Looking at online & offline exhibitions, what do you think about traditional painting and sculpture being represented in the online space? Would your latest work have the same resonance if it was exhibited online and offline?
These are hard times for artists, traditional art being represented in the online space is just another tool for artists to show their work.
I think my latest work would have a different impact offline because of the aesthetic experience. The online preview of this artwork and the AR helps you place it in a real environment.
Tell us about “Internet humans: A selfie of the internet,” the work you exhibit for Electric Artefacts. What was your process and where did these selfies come from?

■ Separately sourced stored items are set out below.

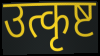
उत्कृष्ट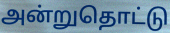
அன்றுதொட்டு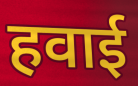
हवाईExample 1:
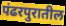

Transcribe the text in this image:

पंढरपुरातील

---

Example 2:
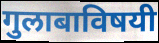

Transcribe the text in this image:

गुलाबाविषयी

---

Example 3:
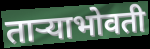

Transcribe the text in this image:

ताऱ्याभोवती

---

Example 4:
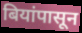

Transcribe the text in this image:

बियांपासून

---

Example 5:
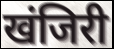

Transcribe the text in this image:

खंजिरीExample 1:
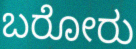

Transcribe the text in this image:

ಬರೋರು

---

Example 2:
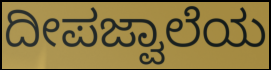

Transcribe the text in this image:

ದೀಪಜ್ವಾಲೆಯ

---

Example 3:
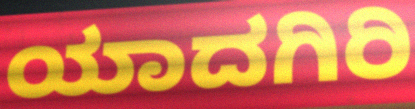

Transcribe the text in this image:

ಯಾದಗಿರಿ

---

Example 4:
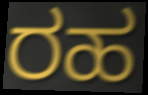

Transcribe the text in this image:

ರಹ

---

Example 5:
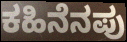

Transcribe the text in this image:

ಕಹಿನೆನಪುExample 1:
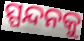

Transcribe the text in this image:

ସ୍ପନ୍ଦନକୁ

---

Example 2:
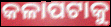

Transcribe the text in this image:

କଳାପଟାକୁ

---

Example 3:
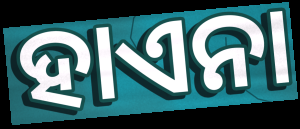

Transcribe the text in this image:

ହାଏନା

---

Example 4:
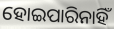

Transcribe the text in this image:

ହୋଇପାରିନାହିଁ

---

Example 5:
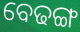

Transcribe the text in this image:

ବେଢଙ୍ଗ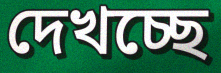
দেখচ্ছে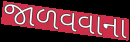
જાળવવાના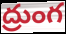
ద్రుంగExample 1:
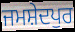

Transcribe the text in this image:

ਜਮਸ਼ੇਦਪੁਰ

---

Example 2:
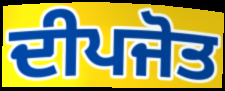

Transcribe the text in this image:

ਦੀਪਜੋਤ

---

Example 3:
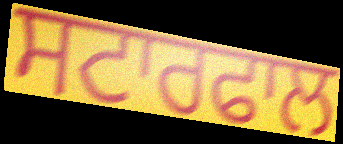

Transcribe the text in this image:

ਸਟਾਰਫਾਲ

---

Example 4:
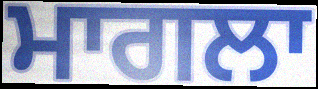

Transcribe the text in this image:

ਮਾਗਲਾ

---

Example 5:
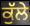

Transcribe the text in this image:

ਕੁੱਲੇ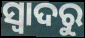
ସ୍ବାଦରୁ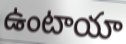
ఉంటాయా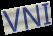
VNI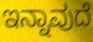
ಇನ್ನಾವುದೆ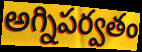
అగ్నిపర్వతం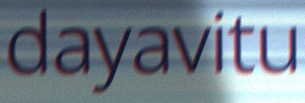
dayavitu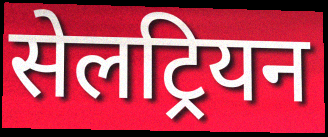
सेलट्रियनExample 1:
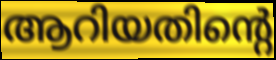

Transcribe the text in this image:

ആറിയതിന്റെ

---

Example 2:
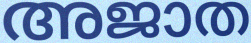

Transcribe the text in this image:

അജാത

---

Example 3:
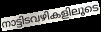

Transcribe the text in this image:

നാട്ടിടവഴികളിലൂടെ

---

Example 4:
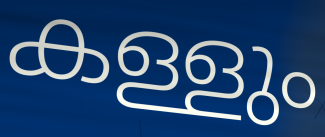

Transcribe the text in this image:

കള്ളും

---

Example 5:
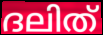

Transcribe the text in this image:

ദലിത്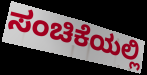
ಸಂಚಿಕೆಯಲ್ಲಿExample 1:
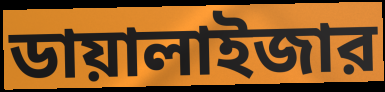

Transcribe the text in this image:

ডায়ালাইজার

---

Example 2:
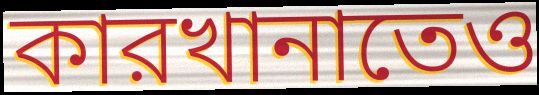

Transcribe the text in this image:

কারখানাতেও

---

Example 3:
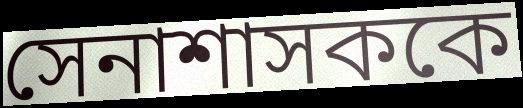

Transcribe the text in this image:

সেনাশাসককে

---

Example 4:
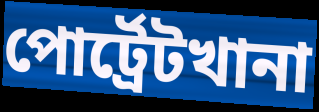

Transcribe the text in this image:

পোর্ট্রেটখানা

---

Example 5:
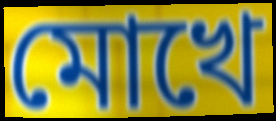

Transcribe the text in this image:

মোখেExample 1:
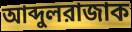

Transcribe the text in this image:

আব্দুলরাজাক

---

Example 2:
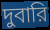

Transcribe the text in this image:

দুবারি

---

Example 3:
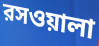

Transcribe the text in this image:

রসওয়ালা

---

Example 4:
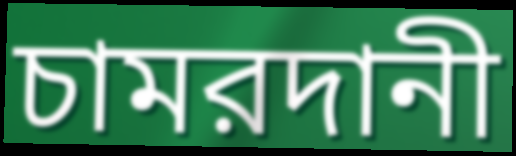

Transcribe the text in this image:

চামরদানী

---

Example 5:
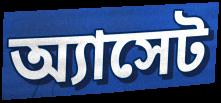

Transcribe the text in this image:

অ্যাসেটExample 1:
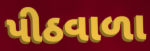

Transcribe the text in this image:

પીઠવાળા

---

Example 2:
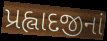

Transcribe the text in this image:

પ્રહ્લાદજીનાં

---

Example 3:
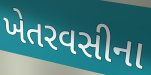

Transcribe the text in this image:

ખેતરવસીના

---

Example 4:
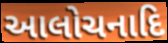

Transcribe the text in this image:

આલોચનાદિ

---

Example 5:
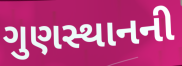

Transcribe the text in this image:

Having permanent augmented filters in real life is interesting to me because of the popularity of social media filters. AR performative portraiture allows us to capture playful moments, and share an aesthetic expression. When researching ML my exploration of artistic face recognition to socially connect led me to create a dataset from selfies. “Internet Humans'' is inspired by research output from thispersondoesnotexist.com.
Learning the process of gathering online selfie information allowed my trained machine learning model to reveal our popular visual self-relation with smartphones.
What are the challenges in being a digital artist?
Creating and experimenting ideas that progress the nature of art and technology for myself and the spectator is a nuanced skill I work on. The practice of being a digital artist also greatly challenges my creative process of creating art that can be acquired and purchased without being a physical object.